* Record extracts *
◆ ◆ ◆ ◆

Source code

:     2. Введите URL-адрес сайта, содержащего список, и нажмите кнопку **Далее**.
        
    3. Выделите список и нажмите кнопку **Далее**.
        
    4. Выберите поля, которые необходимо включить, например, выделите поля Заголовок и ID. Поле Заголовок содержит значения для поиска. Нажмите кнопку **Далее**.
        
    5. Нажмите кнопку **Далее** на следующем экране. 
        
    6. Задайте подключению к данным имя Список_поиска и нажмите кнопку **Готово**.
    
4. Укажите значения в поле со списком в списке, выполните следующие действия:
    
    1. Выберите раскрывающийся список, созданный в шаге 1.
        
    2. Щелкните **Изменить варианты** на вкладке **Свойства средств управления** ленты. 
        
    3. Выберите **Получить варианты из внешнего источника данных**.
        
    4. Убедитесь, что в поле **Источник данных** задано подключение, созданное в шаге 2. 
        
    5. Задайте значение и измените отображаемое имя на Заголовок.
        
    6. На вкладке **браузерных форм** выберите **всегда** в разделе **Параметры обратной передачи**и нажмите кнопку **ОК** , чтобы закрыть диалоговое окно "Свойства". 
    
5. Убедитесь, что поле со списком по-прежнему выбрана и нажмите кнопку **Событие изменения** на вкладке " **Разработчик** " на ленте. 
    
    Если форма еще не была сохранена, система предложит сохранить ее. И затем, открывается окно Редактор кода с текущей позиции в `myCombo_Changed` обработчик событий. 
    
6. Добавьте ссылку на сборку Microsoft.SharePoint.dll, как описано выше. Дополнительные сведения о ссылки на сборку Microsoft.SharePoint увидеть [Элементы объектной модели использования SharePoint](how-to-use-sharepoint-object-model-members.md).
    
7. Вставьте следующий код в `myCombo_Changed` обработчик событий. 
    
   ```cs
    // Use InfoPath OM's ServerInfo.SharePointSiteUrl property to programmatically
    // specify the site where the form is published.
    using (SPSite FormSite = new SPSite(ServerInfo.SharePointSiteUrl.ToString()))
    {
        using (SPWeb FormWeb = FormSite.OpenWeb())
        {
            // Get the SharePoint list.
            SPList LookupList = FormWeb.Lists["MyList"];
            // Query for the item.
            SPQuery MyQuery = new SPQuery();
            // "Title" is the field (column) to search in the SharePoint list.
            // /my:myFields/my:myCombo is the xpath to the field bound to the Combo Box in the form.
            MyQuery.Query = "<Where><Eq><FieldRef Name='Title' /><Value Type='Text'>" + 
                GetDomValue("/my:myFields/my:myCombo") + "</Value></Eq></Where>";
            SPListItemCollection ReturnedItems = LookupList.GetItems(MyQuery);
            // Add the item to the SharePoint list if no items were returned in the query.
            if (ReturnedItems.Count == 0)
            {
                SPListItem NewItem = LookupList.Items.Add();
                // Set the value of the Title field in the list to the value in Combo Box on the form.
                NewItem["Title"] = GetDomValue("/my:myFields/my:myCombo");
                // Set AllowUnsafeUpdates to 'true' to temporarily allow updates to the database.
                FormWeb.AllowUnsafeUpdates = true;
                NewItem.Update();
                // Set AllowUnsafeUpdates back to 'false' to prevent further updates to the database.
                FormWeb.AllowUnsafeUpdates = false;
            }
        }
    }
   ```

◆ ◆ ◆ ◆

* What you will do *
Extract every record. Keep wording exact.

* Written answer *
Source code

:     2. Введите URL-адрес сайта, содержащего список, и нажмите кнопку **Далее**.
        
    3. Выделите список и нажмите кнопку **Далее**.
        
    4. Выберите поля, которые необходимо включить, например, выделите поля Заголовок и ID. Поле Заголовок содержит значения для поиска. Нажмите кнопку **Далее**.
        
    5. Нажмите кнопку **Далее** на следующем экране. 
        
    6. Задайте подключению к данным имя Список_поиска и нажмите кнопку **Готово**.
    
4. Укажите значения в поле со списком в списке, выполните следующие действия:
    
    1. Выберите раскрывающийся список, созданный в шаге 1.
        
    2. Щелкните **Изменить варианты** на вкладке **Свойства средств управления** ленты. 
        
    3. Выберите **Получить варианты из внешнего источника данных**.
        
    4. Убедитесь, что в поле **Источник данных** задано подключение, созданное в шаге 2. 
        
    5. Задайте значение и измените отображаемое имя на Заголовок.
        
    6. На вкладке **браузерных форм** выберите **всегда** в разделе **Параметры обратной передачи**и нажмите кнопку **ОК** , чтобы закрыть диалоговое окно "Свойства". 
    
5. Убедитесь, что поле со списком по-прежнему выбрана и нажмите кнопку **Событие изменения** на вкладке " **Разработчик** " на ленте. 
    
    Если форма еще не была сохранена, система предложит сохранить ее. И затем, открывается окно Редактор кода с текущей позиции в `myCombo_Changed` обработчик событий. 
    
6. Добавьте ссылку на сборку Microsoft.SharePoint.dll, как описано выше. Дополнительные сведения о ссылки на сборку Microsoft.SharePoint увидеть [Элементы объектной модели использования SharePoint](how-to-use-sharepoint-object-model-members.md).
    
7. Вставьте следующий код в `myCombo_Changed` обработчик событий. 
    
   ```cs
    // Use InfoPath OM's ServerInfo.SharePointSiteUrl property to programmatically
    // specify the site where the form is published.
    using (SPSite FormSite = new SPSite(ServerInfo.SharePointSiteUrl.ToString()))
    {
        using (SPWeb FormWeb = FormSite.OpenWeb())
        {
            // Get the SharePoint list.
            SPList LookupList = FormWeb.Lists["MyList"];
            // Query for the item.
            SPQuery MyQuery = new SPQuery();
            // "Title" is the field (column) to search in the SharePoint list.
            // /my:myFields/my:myCombo is the xpath to the field bound to the Combo Box in the form.
            MyQuery.Query = "<Where><Eq><FieldRef Name='Title' /><Value Type='Text'>" + 
                GetDomValue("/my:myFields/my:myCombo") + "</Value></Eq></Where>";
            SPListItemCollection ReturnedItems = LookupList.GetItems(MyQuery);
            // Add the item to the SharePoint list if no items were returned in the query.
            if (ReturnedItems.Count == 0)
            {
                SPListItem NewItem = LookupList.Items.Add();
                // Set the value of the Title field in the list to the value in Combo Box on the form.
                NewItem["Title"] = GetDomValue("/my:myFields/my:myCombo");
                // Set AllowUnsafeUpdates to 'true' to temporarily allow updates to the database.
                FormWeb.AllowUnsafeUpdates = true;
                NewItem.Update();
                // Set AllowUnsafeUpdates back to 'false' to prevent further updates to the database.
                FormWeb.AllowUnsafeUpdates = false;
            }
        }
    }
   ```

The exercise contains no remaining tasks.